Thomas Lauria is a lawyer who represents a number of investment banks that hold the senior commercial paper of Chrysler Corporation. Senior commercial paper is what you and I would call a loan. It’s money that is lent to large corporate borrowers. But instead of coming from a bank, as is the case when you or I borrow money, it comes from funds put together by investment bankers for the purpose of loaning large sums to large borrowers. In this realm, such loans are called ‘commercial paper.’

It’s called ‘senior’ commercial paper because it is secured by certain assets of the company and it stands at the head of the line to be repaid.
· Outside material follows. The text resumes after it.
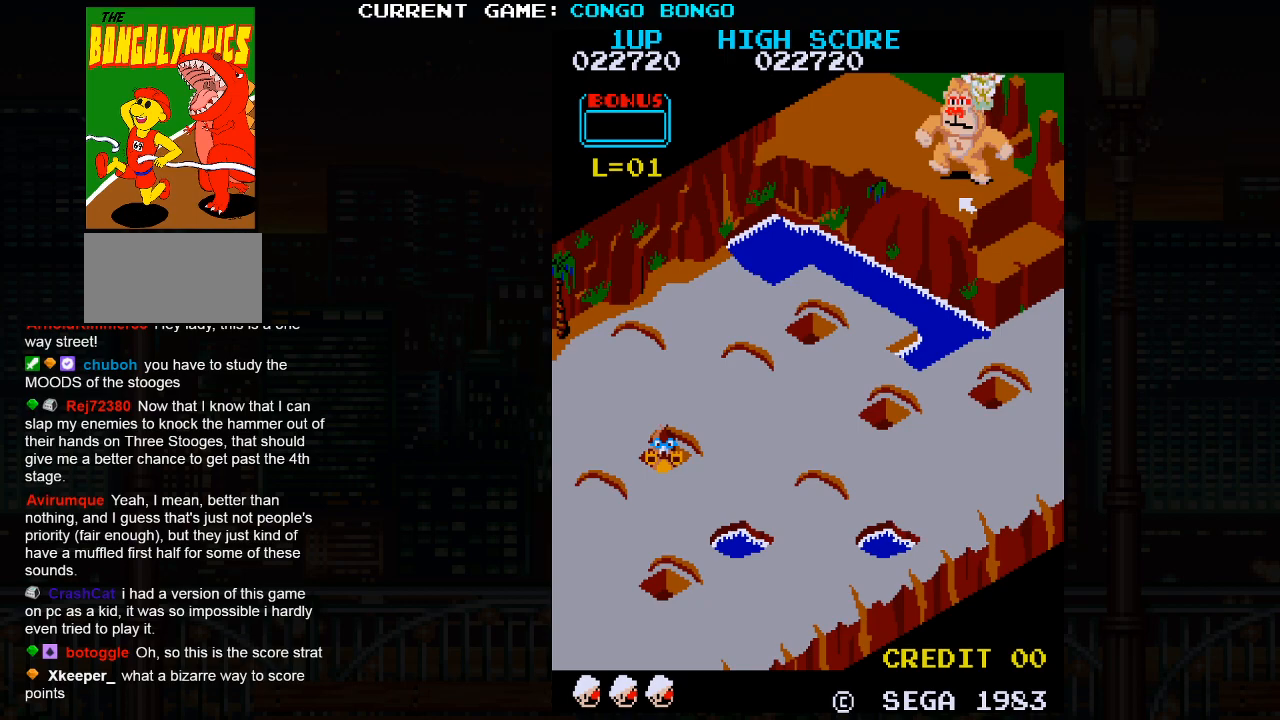
{"buttons": [], "left_stick": "center", "events": []}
Your mortgage on your house is ‘senior’ to the home equity loan you took out. If you sell your house, the mortgage lender gets all of the proceeds from the sale until the mortgage is paid in full. If the house sells for less than the amount of the mortgage, your home equity lender gets nothing.
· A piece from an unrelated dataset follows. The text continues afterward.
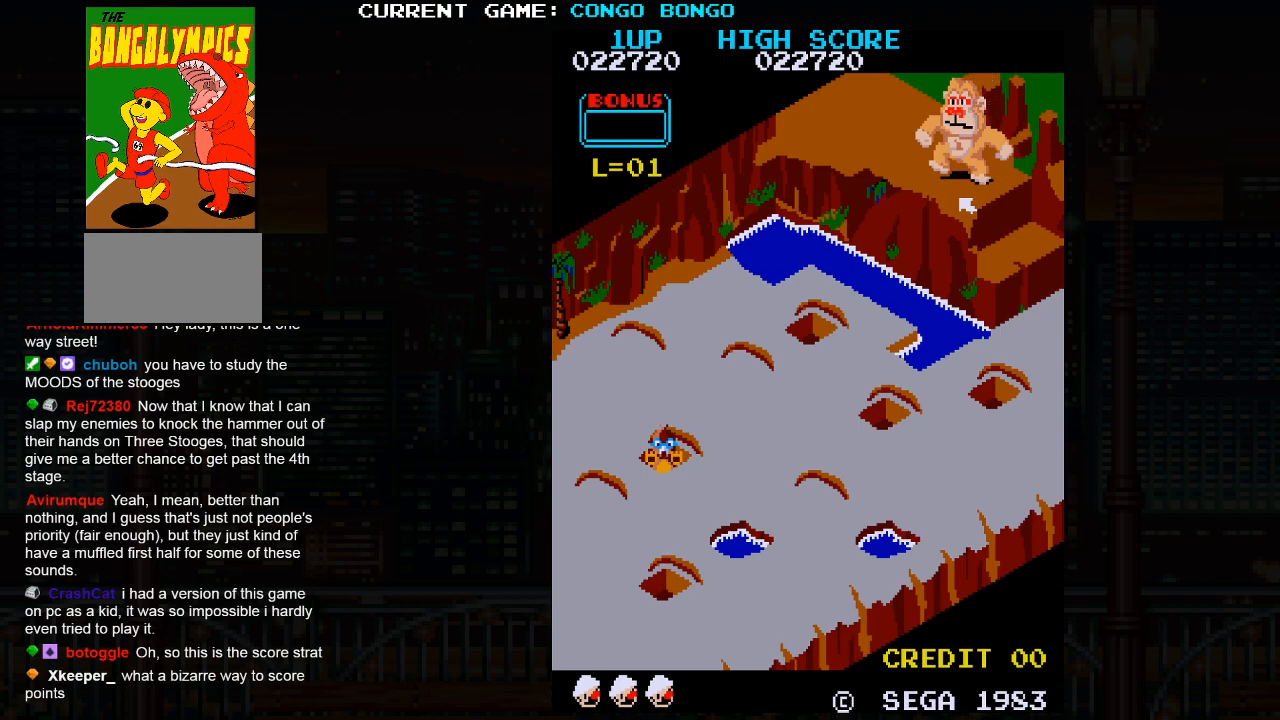
{"buttons": [], "left_stick": "center", "events": []}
Knowing where you stand is critical to any lending decision. If your mortgage lender weren’t confident that in the case of your default he would be repaid ahead of your home equity loan, he would be dramatically less likely to loan you the money.

It was on this basis that 46 lenders, including names like JPMorgan Chase, Citigroup and others, loaned money to Chrysler. In the vernacular of this type of lending, they are said to have, “bought Chrysler’s commercial paper.” At the time they loaned the money, they reasonably believed that if Chrysler went bankrupt, as it now has, their senior position put them ahead of other parties including employees and other creditors.

But this is 2009 and there’s a new sheriff in town and things no longer work that way.

The Obama Administration, which is now effectively running the U.S. auto industry and was seeking a deal favorable to the unionized workers at Chrysler, went to the senior lenders and demanded that they take 29 cents on the dollar. That’s a pitifully small percentage. But nonetheless, about half of the lenders agreed.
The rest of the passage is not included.